第65話 狐火



「どうなってるんだ…………どうして、士郎さんが?」


「士郎? あぁ、あの洞窟で…………あれが、お前の師匠————」



 戸惑う俺の様子を見て、茜は刹那が戦っている相手が士郎さんだと……玉藻に殺された人物であることを把握したようだった。


 刹那は攻撃をかわしてはいるが、相手は叔父の士郎さんだ。

 反撃するにも、致命傷を負わせることができず、苦戦している。


「どうして、叔父さま……!! どうして叔父さまがこんな事————」



 刹那は涙を浮かべながら、士郎さんに話しかけるが、士郎さんは何も聞こえていないのか、その質問に答えることはなく、攻撃を続ける。


 刹那に加勢するべきだとわかっているが、相手が相手だけに戸惑う俺を見かねて、茜は士郎さんの体を指差して言った。


「颯真、あれは人間ではない……中身がない」


「え……?」



「周りをよく見てみろ……火の玉がある」



 茜の言う通り、確かに火の玉が1つぐるぐると士郎さんの周辺を動きに合わせて浮いていた。


「あの火の玉…………玉藻の周りを取り囲んでいたのと同じ————」


 玄武の湖畔で見た火の玉を思い出した。

 玉藻の影を守るように囲っていた7つの火の玉。

 それと全く同じだった。


「あの火の玉は、狐火と言って妖狐の子分みたいなもんさ……アレが操っているんだよ…………あの男自体は、もう死んでいる」


「そんな……」


 士郎さんの遺体を使って、姪である刹那と戦わせるなんて————


「酷い……どうして、そんな酷い事を————」


「あの女狐に、心なんてない。あいつは自分の意のままに人を動かし、苦しめ、殺すのが趣味なんだよ」



 士郎さんが既に亡くなっている事を知らない刹那は、裏切られたと思っているに違いない。

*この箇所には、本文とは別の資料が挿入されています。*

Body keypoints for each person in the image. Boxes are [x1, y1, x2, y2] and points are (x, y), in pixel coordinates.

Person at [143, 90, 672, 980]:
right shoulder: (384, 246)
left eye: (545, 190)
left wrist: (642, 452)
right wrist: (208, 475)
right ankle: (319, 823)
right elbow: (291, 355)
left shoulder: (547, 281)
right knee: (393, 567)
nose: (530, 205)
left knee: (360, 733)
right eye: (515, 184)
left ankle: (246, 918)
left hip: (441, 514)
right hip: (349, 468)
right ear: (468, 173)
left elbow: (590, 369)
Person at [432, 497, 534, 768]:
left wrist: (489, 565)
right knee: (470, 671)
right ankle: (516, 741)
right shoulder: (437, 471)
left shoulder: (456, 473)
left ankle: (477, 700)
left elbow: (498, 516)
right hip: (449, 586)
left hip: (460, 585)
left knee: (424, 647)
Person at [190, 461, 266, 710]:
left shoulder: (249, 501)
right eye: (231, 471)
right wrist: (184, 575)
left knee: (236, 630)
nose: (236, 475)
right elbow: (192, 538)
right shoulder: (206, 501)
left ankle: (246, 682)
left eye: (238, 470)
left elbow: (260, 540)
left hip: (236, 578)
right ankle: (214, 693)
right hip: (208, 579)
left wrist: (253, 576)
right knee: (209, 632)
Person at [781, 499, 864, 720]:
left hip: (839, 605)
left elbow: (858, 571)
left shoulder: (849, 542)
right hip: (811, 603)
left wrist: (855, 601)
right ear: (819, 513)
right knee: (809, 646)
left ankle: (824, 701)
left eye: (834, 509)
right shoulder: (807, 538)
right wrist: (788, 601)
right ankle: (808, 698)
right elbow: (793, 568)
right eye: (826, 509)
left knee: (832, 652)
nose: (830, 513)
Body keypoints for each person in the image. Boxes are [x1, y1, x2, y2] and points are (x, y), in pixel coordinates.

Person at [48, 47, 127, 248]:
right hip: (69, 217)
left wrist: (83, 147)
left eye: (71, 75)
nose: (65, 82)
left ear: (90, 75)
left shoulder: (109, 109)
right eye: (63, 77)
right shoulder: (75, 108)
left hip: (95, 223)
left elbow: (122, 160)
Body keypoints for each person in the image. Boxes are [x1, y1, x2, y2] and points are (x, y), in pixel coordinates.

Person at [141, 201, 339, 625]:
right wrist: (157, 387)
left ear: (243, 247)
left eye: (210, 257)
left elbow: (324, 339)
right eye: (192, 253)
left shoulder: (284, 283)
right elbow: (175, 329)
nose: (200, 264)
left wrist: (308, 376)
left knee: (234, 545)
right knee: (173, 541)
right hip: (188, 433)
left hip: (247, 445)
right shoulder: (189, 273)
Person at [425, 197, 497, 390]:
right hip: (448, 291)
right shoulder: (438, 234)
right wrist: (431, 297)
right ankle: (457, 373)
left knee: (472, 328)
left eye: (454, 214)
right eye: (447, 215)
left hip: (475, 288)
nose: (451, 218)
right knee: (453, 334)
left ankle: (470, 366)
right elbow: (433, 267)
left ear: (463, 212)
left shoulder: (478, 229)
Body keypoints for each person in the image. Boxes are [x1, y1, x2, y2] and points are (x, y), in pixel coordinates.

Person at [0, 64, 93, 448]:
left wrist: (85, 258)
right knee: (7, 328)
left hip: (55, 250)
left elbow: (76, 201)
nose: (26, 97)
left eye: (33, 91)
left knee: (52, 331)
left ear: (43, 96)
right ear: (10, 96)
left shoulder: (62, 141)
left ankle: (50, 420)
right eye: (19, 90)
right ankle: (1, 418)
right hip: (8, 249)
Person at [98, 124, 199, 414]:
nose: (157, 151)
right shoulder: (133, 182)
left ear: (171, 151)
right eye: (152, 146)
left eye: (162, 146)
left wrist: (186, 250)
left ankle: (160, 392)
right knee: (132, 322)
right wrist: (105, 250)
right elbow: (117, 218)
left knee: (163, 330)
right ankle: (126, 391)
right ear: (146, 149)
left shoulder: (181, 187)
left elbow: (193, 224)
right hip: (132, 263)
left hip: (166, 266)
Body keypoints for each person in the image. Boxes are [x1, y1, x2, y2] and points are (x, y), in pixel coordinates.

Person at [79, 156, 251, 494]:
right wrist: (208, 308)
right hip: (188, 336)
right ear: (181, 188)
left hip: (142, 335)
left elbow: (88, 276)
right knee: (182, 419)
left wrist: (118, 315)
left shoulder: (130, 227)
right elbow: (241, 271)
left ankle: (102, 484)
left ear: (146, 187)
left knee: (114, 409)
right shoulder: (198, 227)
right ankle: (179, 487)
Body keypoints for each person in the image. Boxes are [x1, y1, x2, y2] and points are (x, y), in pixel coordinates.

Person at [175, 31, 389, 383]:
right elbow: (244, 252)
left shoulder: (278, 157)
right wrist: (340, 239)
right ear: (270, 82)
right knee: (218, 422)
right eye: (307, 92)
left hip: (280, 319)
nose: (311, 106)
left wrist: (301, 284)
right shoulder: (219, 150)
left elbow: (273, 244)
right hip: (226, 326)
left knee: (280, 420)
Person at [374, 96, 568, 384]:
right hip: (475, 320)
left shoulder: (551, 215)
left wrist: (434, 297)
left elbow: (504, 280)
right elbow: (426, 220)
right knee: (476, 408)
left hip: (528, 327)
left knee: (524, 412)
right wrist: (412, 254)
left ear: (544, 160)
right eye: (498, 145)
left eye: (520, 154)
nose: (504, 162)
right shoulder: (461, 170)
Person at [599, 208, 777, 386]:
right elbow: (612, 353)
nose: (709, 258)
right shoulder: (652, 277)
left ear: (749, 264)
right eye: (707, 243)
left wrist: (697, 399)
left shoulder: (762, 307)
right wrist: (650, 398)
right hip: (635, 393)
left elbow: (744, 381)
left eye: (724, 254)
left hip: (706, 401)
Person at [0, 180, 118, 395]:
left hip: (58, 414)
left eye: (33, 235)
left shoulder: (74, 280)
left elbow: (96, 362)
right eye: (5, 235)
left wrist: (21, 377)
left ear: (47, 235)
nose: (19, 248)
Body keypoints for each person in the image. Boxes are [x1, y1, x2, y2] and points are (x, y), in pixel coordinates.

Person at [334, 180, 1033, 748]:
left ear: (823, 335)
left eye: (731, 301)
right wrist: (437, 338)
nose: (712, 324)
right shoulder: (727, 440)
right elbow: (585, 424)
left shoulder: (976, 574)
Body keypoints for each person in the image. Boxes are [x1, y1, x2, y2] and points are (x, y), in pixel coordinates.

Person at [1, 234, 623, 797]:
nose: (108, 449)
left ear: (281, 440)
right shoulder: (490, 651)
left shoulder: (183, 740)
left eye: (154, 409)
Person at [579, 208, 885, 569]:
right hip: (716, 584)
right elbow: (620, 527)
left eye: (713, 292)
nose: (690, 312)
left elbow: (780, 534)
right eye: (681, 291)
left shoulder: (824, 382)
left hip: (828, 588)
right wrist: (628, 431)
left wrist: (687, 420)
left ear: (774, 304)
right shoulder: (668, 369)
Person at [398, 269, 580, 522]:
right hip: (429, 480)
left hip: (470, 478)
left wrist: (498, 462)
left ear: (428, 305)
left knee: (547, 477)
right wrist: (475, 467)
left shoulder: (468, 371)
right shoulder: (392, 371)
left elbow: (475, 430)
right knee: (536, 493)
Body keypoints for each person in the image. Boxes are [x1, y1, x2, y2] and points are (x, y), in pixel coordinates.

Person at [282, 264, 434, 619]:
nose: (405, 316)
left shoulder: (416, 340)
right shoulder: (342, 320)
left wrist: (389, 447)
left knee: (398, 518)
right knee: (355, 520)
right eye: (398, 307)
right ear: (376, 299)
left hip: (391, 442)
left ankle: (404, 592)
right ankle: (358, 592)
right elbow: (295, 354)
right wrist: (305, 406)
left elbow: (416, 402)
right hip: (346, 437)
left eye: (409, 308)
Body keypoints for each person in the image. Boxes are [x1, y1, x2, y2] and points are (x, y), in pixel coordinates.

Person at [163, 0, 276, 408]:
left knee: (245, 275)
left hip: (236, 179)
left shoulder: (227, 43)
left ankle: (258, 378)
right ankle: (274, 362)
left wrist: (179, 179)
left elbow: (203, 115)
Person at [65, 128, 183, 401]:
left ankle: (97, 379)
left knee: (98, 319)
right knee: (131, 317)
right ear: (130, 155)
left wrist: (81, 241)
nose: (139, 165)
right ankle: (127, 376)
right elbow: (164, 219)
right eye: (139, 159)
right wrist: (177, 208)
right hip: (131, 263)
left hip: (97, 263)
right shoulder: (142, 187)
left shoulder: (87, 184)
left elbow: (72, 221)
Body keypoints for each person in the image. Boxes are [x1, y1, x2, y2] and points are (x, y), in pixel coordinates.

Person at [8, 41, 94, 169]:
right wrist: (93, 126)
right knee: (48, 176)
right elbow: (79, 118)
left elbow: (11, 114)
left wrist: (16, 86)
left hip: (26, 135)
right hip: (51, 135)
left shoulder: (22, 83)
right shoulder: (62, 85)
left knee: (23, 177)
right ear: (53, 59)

 それでも、刹那に身内を倒すことなんて……できるはずがない。

 刹那は、口は悪いけど、誰よりも里のことを大事に思っているんだ。



「刹那、下がれ……」


「えっ!? 颯真!? 何やって————」



 俺は刹那から毒の仕込まれた扇子を奪い取ると、その刃で襲いかかる士郎さんの体ごと、火の玉を斬った。


 刹那の扇子は悪いものだけに効く特殊なもの。

 火の玉だけにその効果が発揮され、真っ二つに切れた火の玉は滅せられて消えてゆく。


 火の玉が操っていた士郎さんの体は、ピタリと動かなくなる。

 士郎さんの体が前傾姿勢のまま力なく倒れてくるのを、俺は抱きとめた。



「颯真!! なんてことを……!!」


「操られていたものを助けたんだ。あの男は既に死んでいる」


 茜にそう言われて、刹那は状況を理解し、泣き崩れた。


「叔父さま…………叔父さま…………っ」



 俺はそっと、士郎さんの体を寝かせると、右手で見開いたままの瞼を伏せる。


「狛七、士郎さんの遺体を頼む。……刹那」


 泣いたままこちらを見た刹那に、俺は奪い取った扇子を返す。



「泣くのは後にしろ。玉藻を…………殺しに行くぞ」



 強く握りしめた掌に、青い炎が浮かび上がる。